I was reminded of this in March 2010 by something Robin Walker said to me, during his crazed drug-trance stream-of-consciousness playtesting of Handle With Care: he basically stopped playing for a second, looked at me, and said something incredibly profound like, "At this point, I would blow up all the crates until I had one left, because I would want to see all the possible cutscenes and content and make sure I didn't miss anything. Then I would quick save and quick load as necessary."

... And he was right. That's what many hardcore gamers do. Who didn't save their game, near the end of Deus Ex, to play through all the different endings? Who didn't read the pages out of order in the "Choose Your Own Adventure" books, to read endings you otherwise never would've seen? Assuming it's a good, interesting game -- players want to explore the entire space of the game.

The tradition of "finding secrets" is alive and prospering, even more so with the achievement-philia strangling the design of Starcraft II. We want to get our money's worth, even if we didn't pay anything for Black Mesa Source -- but doggone it those bastards still owe us something, right?

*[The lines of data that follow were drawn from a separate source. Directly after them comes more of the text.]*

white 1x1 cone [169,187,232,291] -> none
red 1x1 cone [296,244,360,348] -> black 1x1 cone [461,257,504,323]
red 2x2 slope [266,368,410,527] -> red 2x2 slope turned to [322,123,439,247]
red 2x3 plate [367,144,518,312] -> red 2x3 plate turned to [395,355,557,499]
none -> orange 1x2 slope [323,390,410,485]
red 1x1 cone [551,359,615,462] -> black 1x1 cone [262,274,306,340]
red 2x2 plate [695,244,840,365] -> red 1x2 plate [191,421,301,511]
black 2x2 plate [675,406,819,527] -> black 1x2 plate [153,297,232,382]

We want to see everything, as much as possible, as efficiently as possible. Collect the Zerg research points, the skulls, the packages, the Nirnroot. Optimize your army, your tech-tree, your equipment, your attributes, your skill points. Maximize your agency so you can see everything and do everything.

Sirlin talks about how much he loves the secrets in Donkey Kong Country -- he has even invented some sort of designer personality to help him create a heuristic that finds the secret bonus coins. "Where would He put the big gold coin in this level?" There may or may not be a single designer who hid those coins everywhere, but it doesn't matter because Sirlin made one up anyway. To some extent, we internalize an implied designer and strategize accordingly, so desperate our desire to collect these coins!

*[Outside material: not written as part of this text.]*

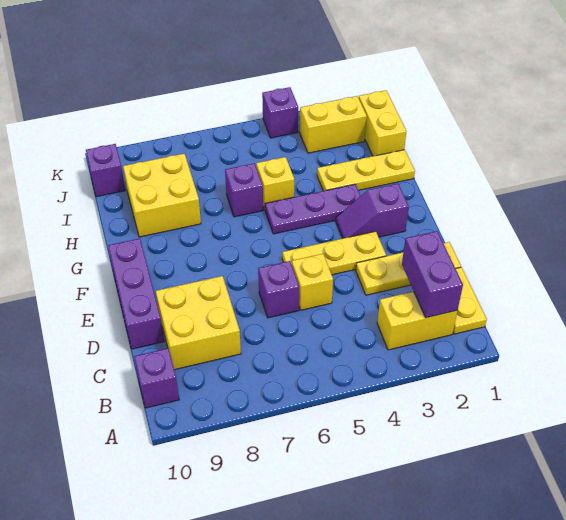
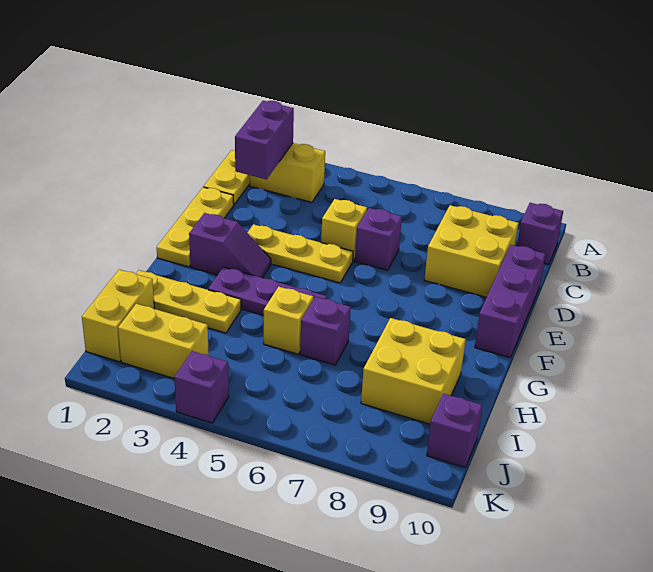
yellow 1x3 plate [356,242,461,295] -> yellow 1x3 plate turned to [157,187,234,267]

Valve has effectively automated this to create a sense of intentionality. "The AI Director is fucking us over." Well, no, it's technically just a bunch of random seeds and presets that balances itself to what Valve's considers is "good pacing" in a video game. There's no personality there, but the construct is useful for us as players to understand what's going on.

So, to summarize:
  • I am skeptical of a theory of hardcore player psychology that makes heavy use of high-level art direction.
  • Some aesthetic effects seem real to me, but those are largely tied to functions of culture and genre tradition.
  • I favor a model that presupposes a partial suspension of disbelief as well as the infallibility of behaviorism, that the player's actions betray the player's intentions -- and these actions are guided by the player's conception of a designer, an "implied designer" (much like an "implied author")
  • In the absence of traditional mechanics that are made obvious and explicit, like "notgames" by Tale of Tales, the traditional hardcore audience will fabricate mechanics.